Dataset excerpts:
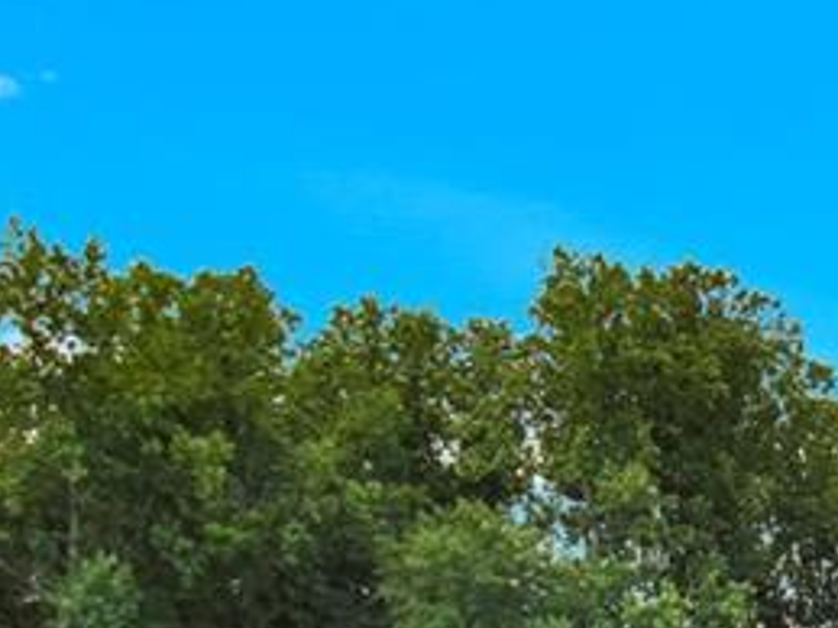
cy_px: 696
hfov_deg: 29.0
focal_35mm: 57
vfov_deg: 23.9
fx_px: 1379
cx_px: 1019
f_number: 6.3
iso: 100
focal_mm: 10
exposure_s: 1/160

---

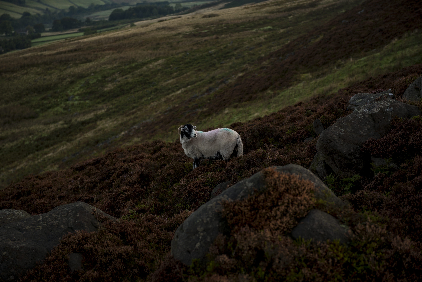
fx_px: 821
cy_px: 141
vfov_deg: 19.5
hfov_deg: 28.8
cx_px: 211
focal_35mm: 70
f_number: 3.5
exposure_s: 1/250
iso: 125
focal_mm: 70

Try it:
When you reach the line with "hfov_deg: 28.8" in the records above, start writing out lines exactly, and stop once the line with "focal_mm: 70" has been written; include nothing else.

Task result:
hfov_deg: 28.8
cx_px: 211
focal_35mm: 70
f_number: 3.5
exposure_s: 1/250
iso: 125
focal_mm: 70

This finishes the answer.